High plasma soluble CLEC-2 level predicts oxygen therapy requirement in patients with COVID-19.

机构信息

Department of Clinical and Laboratory Medicine, Faculty of Medicine, University of Yamanashi, Yamanashi, Japan.

Department of Laboratory, University of Yamanashi Hospital, Yamanashi, Japan.

出版信息

Platelets. 2023 Dec;34(1):2244594. doi: 10.1080/09537104.2023.2244594. Epub 2023 Aug 14.

DOI:10.1080/09537104.2023.2244594
PMID:37578059
Abstract

Predicting the clinical course and allocating limited medical resources appropriately is crucial during the COVID-19 pandemic.

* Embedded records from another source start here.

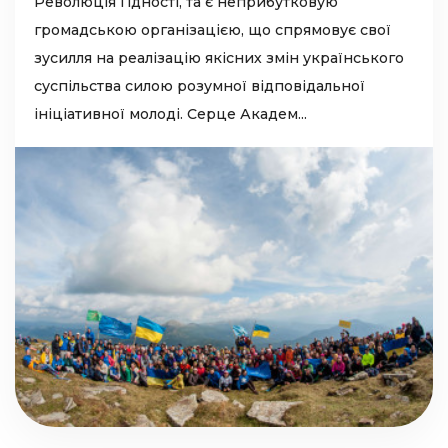
Революція Гідності, та є неприбутковую
громадською організацією, що спрямовує свої
зусилля на реалізацію якісних змін українського
суспільства силою розумної відповідальної
ініціативної молоді. Серце Академ...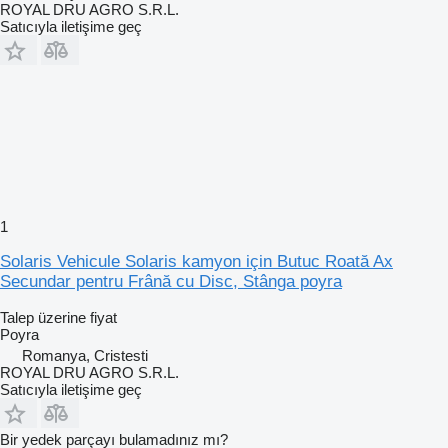
ROYAL DRU AGRO S.R.L.
Satıcıyla iletişime geç
1
Solaris Vehicule Solaris kamyon için Butuc Roată Ax
Secundar pentru Frână cu Disc, Stânga poyra
Talep üzerine fiyat
Poyra
Romanya, Cristesti
ROYAL DRU AGRO S.R.L.
Satıcıyla iletişime geç
Bir yedek parçayı bulamadınız mı?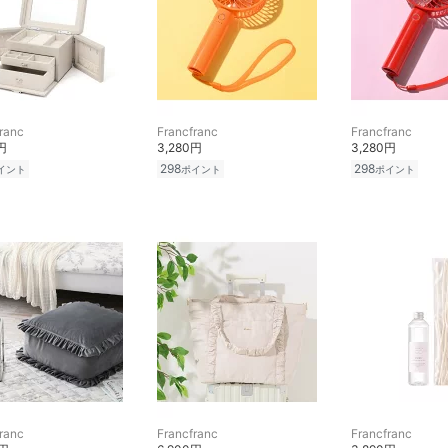
ranc
Francfranc
Francfranc
円
3,280円
3,280円
298
298
イント
ポイント
ポイント
ranc
Francfranc
Francfranc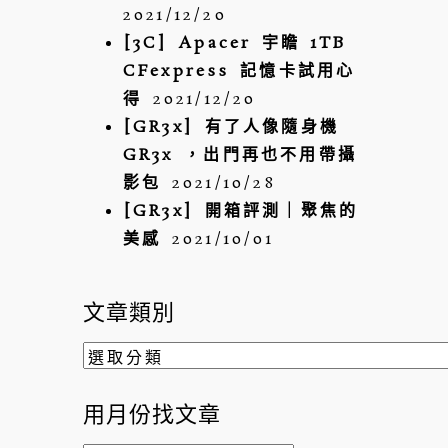
2021/12/20
[3C] Apacer 宇瞻 1TB
CFexpress 記憶卡試用心
得
2021/12/20
[GR3x] 有了人像隨身機
GR3x ，出門再也不用帶攝
影包
2021/10/28
[GR3x] 開箱評測｜聚焦的
美感
2021/10/01
文章類別
文
章
類
用月份找文章
別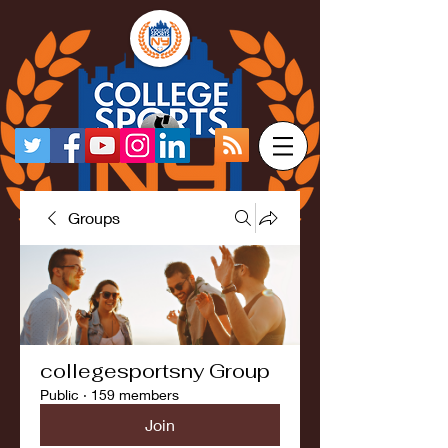
Groups
collegesportsny Group
Public
·
159 members
Join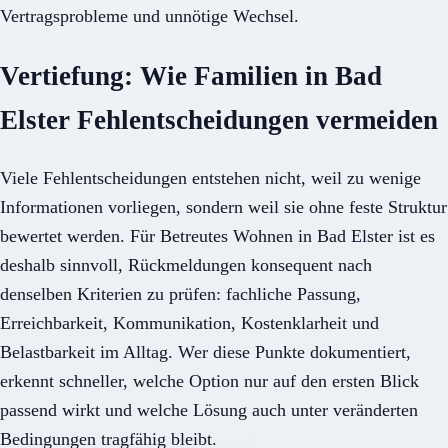
Vertragsprobleme und unnötige Wechsel.
Vertiefung: Wie Familien in Bad
Elster Fehlentscheidungen vermeiden
Viele Fehlentscheidungen entstehen nicht, weil zu wenige
Informationen vorliegen, sondern weil sie ohne feste Struktur
bewertet werden. Für Betreutes Wohnen in Bad Elster ist es
deshalb sinnvoll, Rückmeldungen konsequent nach
denselben Kriterien zu prüfen: fachliche Passung,
Erreichbarkeit, Kommunikation, Kostenklarheit und
Belastbarkeit im Alltag. Wer diese Punkte dokumentiert,
erkennt schneller, welche Option nur auf den ersten Blick
passend wirkt und welche Lösung auch unter veränderten
Bedingungen tragfähig bleibt.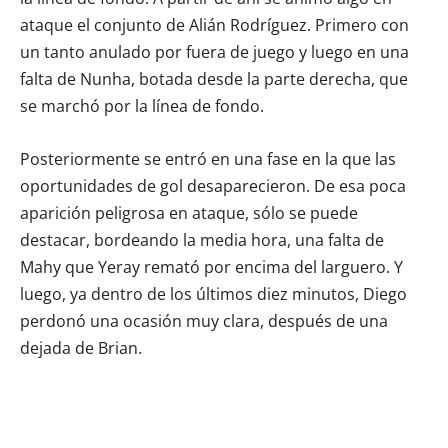
ataque el conjunto de Alián Rodríguez. Primero con
un tanto anulado por fuera de juego y luego en una
falta de Nunha, botada desde la parte derecha, que
se marchó por la línea de fondo.
Posteriormente se entró en una fase en la que las
oportunidades de gol desaparecieron. De esa poca
aparición peligrosa en ataque, sólo se puede
destacar, bordeando la media hora, una falta de
Mahy que Yeray remató por encima del larguero. Y
luego, ya dentro de los últimos diez minutos, Diego
perdonó una ocasión muy clara, después de una
dejada de Brian.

Platelets are involved in microthrombosis, a critical pathogenesis of COVID-19; however, the role of soluble CLEC-2 (sCLEC-2), a novel platelet activation marker, in predicting the prognosis of COVID-19 remains unexplored. We enrolled 108 patients with COVID-19, hospitalized between January 2021 and May 2022, to evaluate the clinical use of sCLEC-2 as a predictive marker. sCLEC-2 levels were measured in plasma sampled on admission, as well as interleukin-6, cell-free DNA, von Willebrand factor, and thrombomodulin. We retrospectively classified the patients into two groups - those who required oxygenation during hospitalization (oxygenated group) and those who did not (unoxygenated group) - and compared their clinical and laboratory characteristics. The correlation between sCLEC-2 and the other parameters was validated. The sCLEC-2 level was significantly higher in the oxygenated group (188.8 pg/mL vs. 296.1 pg/mL). Multivariate analysis identified high sCLEC-2 levels (odds ratio per 10 pg/mL:1.25) as an independent predictor of oxygen therapy requirement. sCLEC-2 was positively correlated with cell-free DNA, supporting the association between platelet activation and neutrophil extracellular traps. In conclusion, sCLEC-2 is a clinically valuable marker in predicting oxygen therapy requirements for patients with COVID-19.

摘要

预测 COVID-19 期间的临床病程并合理分配有限的医疗资源至关重要。血小板参与微血栓形成,这是 COVID-19 的关键发病机制;然而,新型血小板活化标志物可溶性 CLEC-2(sCLEC-2)在预测 COVID-19 预后中的作用仍未得到探索。我们纳入了 108 例 2021 年 1 月至 2022 年 5 月住院的 COVID-19 患者,以评估 sCLEC-2 作为预测标志物的临床应用。入院时采集血浆,检测 sCLEC-2 水平以及白细胞介素 6、无细胞 DNA、血管性血友病因子和血栓调节蛋白。我们回顾性地将患者分为两组,一组在住院期间需要吸氧(需氧组),另一组不需要吸氧(非需氧组),比较两组的临床和实验室特征。验证了 sCLEC-2 与其他参数之间的相关性。需氧组 sCLEC-2 水平明显高于非需氧组(188.8pg/mL 比 296.1pg/mL)。多变量分析发现,高 sCLEC-2 水平(每 10pg/mL 的优势比:1.25)是需要氧疗的独立预测因子。sCLEC-2 与无细胞 DNA 呈正相关,支持血小板活化与中性粒细胞胞外诱捕网之间的关联。总之,sCLEC-2 是预测 COVID-19 患者氧疗需求的一种有临床价值的标志物。